La France, puissance asiatique ?

C’est à l’occasion du Nouvel An lunaire 2018 que le président français Emmanuel Macron a annoncé vouloir tourner la page d’une certaine forme de « paresse dans la manière de penser la relation avec l’Asie », en diversifiant les partenariats et en modifiant l’image de la France dans une région où cohabitent des puissances économiques de premier plan, mais également des géants démographiques et des acteurs militaires majeurs.

Selon le FMI, l’Asie orientale représentera en 2020 plus de 30 % du PIB mondial, dont plus de la moitié pour la Chine. C’est aussi en Asie que subsistent de nombreux différends territoriaux et maritimes, des tensions historiques et des rivalités qui soulèvent des risques de conflit et alimentent des postures nationalistes. Enfin, si l’Asie est en passe de devenir le pivot de l’économie mondiale, l’absence d’une réelle intégration régionale est porteuse d’incertitudes à la fois face aux défis économiques et sociaux et face aux risques de conflit.

Ces incertitudes autant que ces mutations ont un impact sur les intérêts de la France, représentés dans cet ensemble régional en termes d’échanges économiques, mais aussi de ressources, de diplomatie, de territoires ou encore de relations culturelles. C’est pourquoi Emmanuel Macron s’est également rendu en Inde au mois de mars, après avoir visité la Chine en janvier, comme pour réaffirmer l’importance que la France accorde à cette région et la volonté d’y jouer un rôle. Des rencontres sont également à prévoir avec le Japon et la Corée du Sud au cours de l’année 2018, et le chef de l’État a annoncé qu’il se rendrait au Vietnam en 2019.

Quelle présence française en Asie ?

La France est impliquée en Asie-Pacifique historiquement, géographiquement – avec de vastes territoires d’outre-mer et une immense zone économique exclusive (ZEE) –, culturellement et dans ses aspects politico-stratégiques – comme membre permanent du Conseil de sécurité de l’ONU et puissance nucléaire reconnue par le traité sur la non-prolifération des armes nucléaires (TNP).
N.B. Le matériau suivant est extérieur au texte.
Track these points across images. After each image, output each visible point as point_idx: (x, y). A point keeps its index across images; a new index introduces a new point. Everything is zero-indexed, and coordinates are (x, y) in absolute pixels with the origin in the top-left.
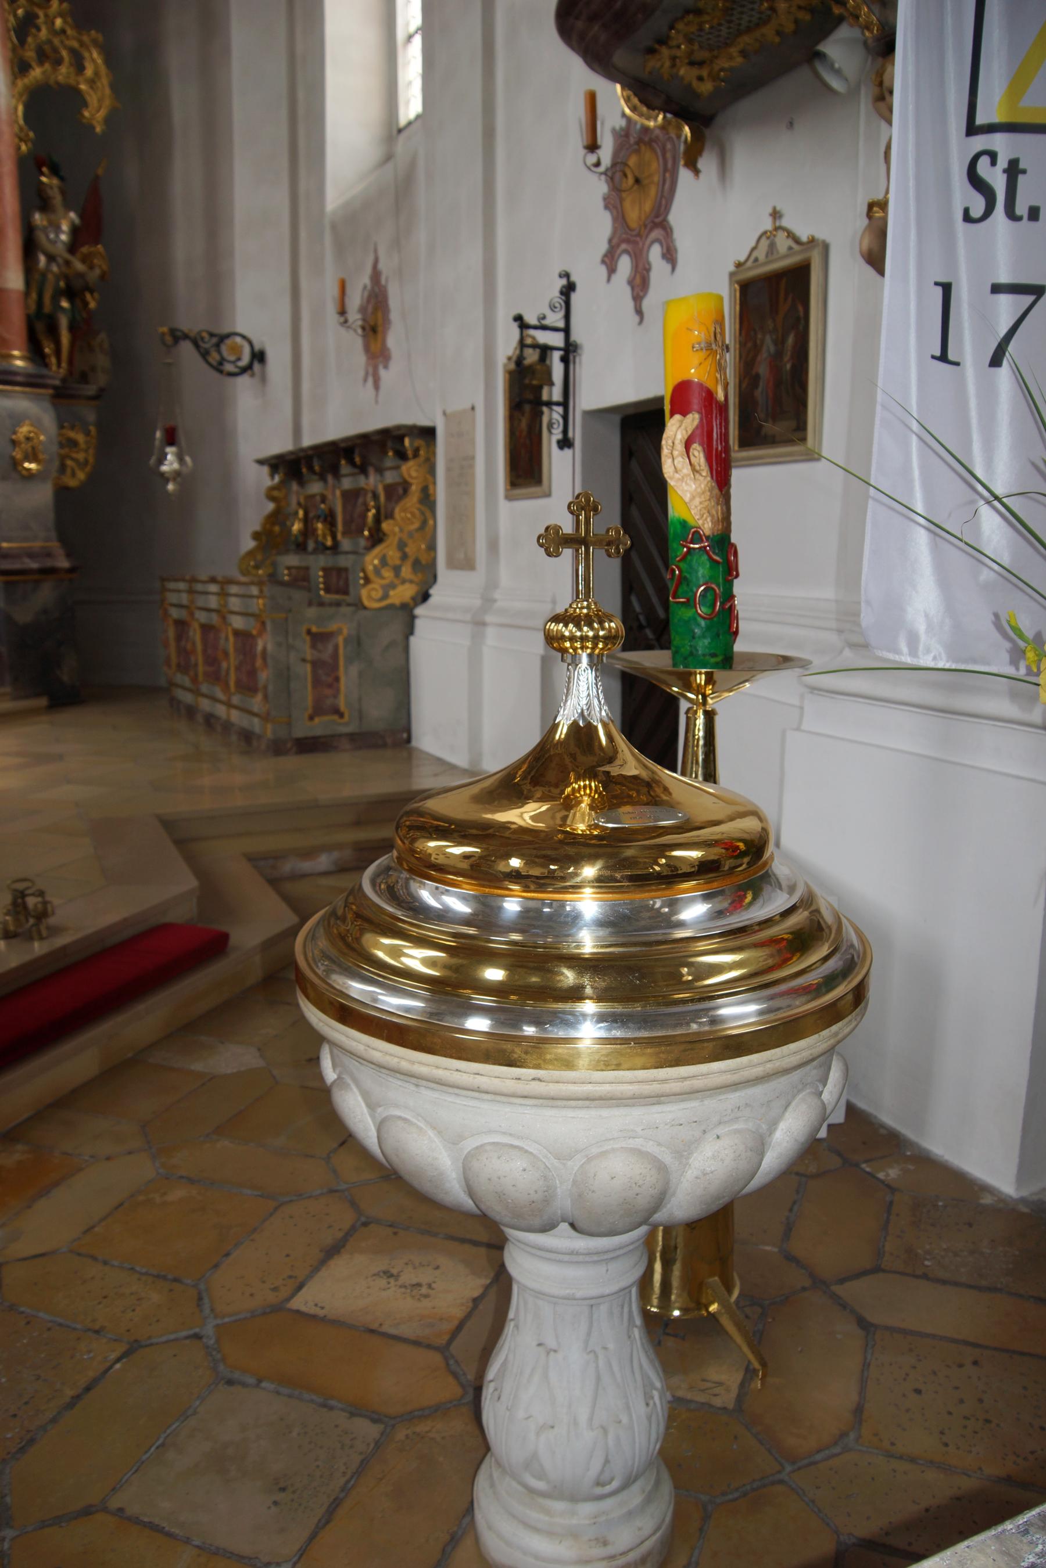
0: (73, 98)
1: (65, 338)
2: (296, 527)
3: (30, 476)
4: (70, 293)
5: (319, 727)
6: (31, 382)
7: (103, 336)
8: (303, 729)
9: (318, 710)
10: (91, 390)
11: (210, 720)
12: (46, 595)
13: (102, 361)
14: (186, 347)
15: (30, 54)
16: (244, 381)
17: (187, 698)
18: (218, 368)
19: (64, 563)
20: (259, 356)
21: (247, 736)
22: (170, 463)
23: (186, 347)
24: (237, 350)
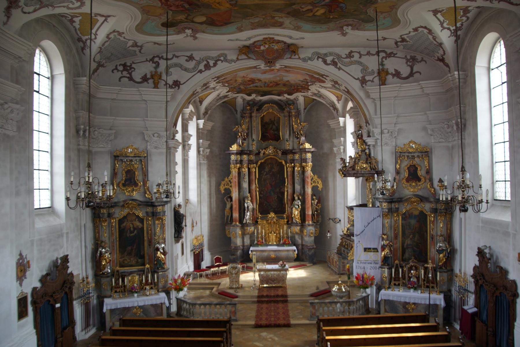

Sa présence militaire est assurée par ses territoires qui servent de bases. Si elle doit faire face à des compétitions sur les échanges économiques et commerciaux, sa renommée dans l’industrie du luxe lui offre une place à part dans des économies émergentes.

Sur les questions stratégiques, la France s’implique en insistant sur les instances multilatérales et la coopération et met en avant une stratégie de pivot vers l’Asie. Au-delà de sa dimension politique, ce pivot s’appuie sur les caractéristiques culturelles françaises et sa langue, et est fortement guidé par les impératifs économiques. La France est enfin confrontée au paradoxe de l’Union européenne (UE), qui lui sert de levier dans ses implications en Asie-Pacifique, mais n’empêche pas dans le même temps la compétition avec les autres États membres. C’est ce paradoxe qu’Emmanuel Macron cherche à réduire en mettant en relief la convergence des intérêts entre la France et l’UE dans la région, mais aussi en pointant du doigt la singularité de la France, seul pays de l’UE après le Brexit qui dispose de capacités militaires et de projection de forces sur des théâtres extérieurs.

L’importance des voies d’approvisionnement (deux tiers des importations vers la France transitent en Asie-Pacifique) et l’accent mis sur l’impact d’une crise asiatique majeure pour l’intérêt national justifient une présence soutenue. L’engagement dans la sécurité en Asie-Pacifique est ainsi pour la France un engagement diplomatique qui privilégie le partenariat et la coopération. C’est dans ce contexte que les échanges accrus avec le Japon s’inscrivent, autant que les échanges grandissants avec d’autres pays bénéficiant d’un accès sur le Pacifique, comme l’Australie [voir p. 62] et l’Indonésie, mais aussi avec l’Inde, récemment visitée par Emmanuel Macron.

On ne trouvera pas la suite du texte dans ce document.